Figure 4. Intra-hippocampal delivery of antagomir.

(A) The Y maze revealed that the percentage of spontaneous alternations was higher in 5xFAD mice treated with antagomir compared with Vehicle treated 5xFAD mice; and the Morris water maze showed shorter escape latency and higher percentage of time spent in the correct quadrant for 5xFAD mice treated with antagomir compared to Vehicle treated 5xFAD mice. (B) The relative expression of microRNA-146a (miR146a) was significantly inhibited in hippocampus, but not prefrontal cortex, after bilateral intra-hippocampal injections (n = 4). (C) The hippocampal protein levels of the related signaling pathway markers (ROCK1-pPTEN-pTau) were evaluated by Western blotting. A representative gel image is shown from four Control (wild-type), four Vehicle treated 5xFAD, and four 5xFAD with antagomir mice. (D) The prefrontal protein levels of the related signaling pathways (ROCK1-pPTEN-pTau) were evaluated by Western blotting. A representative gel image is shown from four Control (wild-type), four Vehicle treated 5xFAD, and four 5xFAD mice treated with antagomir mice. The data are shown as mean ± SE.

Figure 5. A model of the proposed inductive effects of microRNA-146a in Alzheimer’s disease (AD).

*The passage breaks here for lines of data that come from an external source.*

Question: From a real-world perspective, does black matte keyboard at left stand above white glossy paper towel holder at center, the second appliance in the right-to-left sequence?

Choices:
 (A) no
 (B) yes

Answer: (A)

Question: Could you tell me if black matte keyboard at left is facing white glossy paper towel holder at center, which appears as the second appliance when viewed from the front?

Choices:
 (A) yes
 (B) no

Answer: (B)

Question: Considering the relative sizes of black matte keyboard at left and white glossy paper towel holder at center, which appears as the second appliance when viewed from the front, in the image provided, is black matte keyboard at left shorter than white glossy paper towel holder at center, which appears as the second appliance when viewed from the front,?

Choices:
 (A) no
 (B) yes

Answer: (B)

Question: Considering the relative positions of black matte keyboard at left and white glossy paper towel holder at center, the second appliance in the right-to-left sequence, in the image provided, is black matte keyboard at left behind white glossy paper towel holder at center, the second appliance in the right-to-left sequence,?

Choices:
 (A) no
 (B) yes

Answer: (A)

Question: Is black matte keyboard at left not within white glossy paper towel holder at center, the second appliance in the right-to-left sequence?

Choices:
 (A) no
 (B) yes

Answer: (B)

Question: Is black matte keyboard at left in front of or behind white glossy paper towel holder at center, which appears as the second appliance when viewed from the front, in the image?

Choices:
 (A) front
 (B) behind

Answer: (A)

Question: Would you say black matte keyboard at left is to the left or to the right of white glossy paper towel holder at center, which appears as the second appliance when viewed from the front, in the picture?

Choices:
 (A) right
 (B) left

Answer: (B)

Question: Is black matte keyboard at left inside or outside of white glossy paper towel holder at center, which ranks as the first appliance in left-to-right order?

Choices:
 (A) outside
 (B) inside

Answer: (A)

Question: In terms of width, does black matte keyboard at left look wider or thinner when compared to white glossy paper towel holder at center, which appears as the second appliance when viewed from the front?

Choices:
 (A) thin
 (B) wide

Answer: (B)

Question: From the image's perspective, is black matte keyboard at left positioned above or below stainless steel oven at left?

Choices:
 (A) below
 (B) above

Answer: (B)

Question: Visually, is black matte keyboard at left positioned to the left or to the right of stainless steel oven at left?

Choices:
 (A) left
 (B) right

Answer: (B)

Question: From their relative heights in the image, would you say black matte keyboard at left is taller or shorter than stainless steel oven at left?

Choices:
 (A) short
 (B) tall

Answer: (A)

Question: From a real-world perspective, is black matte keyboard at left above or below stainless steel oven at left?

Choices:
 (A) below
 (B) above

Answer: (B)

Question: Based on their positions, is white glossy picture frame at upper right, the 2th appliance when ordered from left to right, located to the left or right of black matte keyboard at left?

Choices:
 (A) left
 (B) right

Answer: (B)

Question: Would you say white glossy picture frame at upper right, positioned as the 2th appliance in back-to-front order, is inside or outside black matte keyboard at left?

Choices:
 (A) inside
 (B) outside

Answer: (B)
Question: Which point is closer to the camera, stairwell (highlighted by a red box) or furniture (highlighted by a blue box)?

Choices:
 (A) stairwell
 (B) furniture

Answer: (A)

Normal cell signaling (such as by NF-κB) stimulates the generation of the primary microRNA-146a (miR-146a) transcript that is produced in the nucleus aspre-microRNA-146a (Pre-miR-146a), which is then shuttled into the cytoplasm and further processed. MiR-146a binds to complimentary sequences in the 3′ untranslated region (UTR) of its target mRNA transcript of ROCK1. This results in translational repression of ROCK1 protein. Tau phosphorylation (p-Tau) and dephosphorylation are maintained in a dynamic balance for normal cell functions. Protein kinases (such as GSK3 etc) phosphorylate tau, while phosphorylated PTEN (p-PTEN) dephosphorylates tau. The levels of p-PTEN are regulated by the levels of ROCK1 protein, indicating that ROCK1 plays an important role in tau phosphorylation. In AD (red pathway at right) neuronal cells produce more miR-146a that decreases the levels of ROCK1 protein and reduces the levels of p-PTEN, impeding tau dephosphorylation. Thus, p-tau accumulates in neurons to form neurofibrillary tangles (NFT), finally leadingto neuronal death in AD. Treatment with antagomir neutralizes miR-146a (green box) restoring ROCK1 protein levels and facilitating appropriate PTEN phosphorylation and tau dephosphorylation.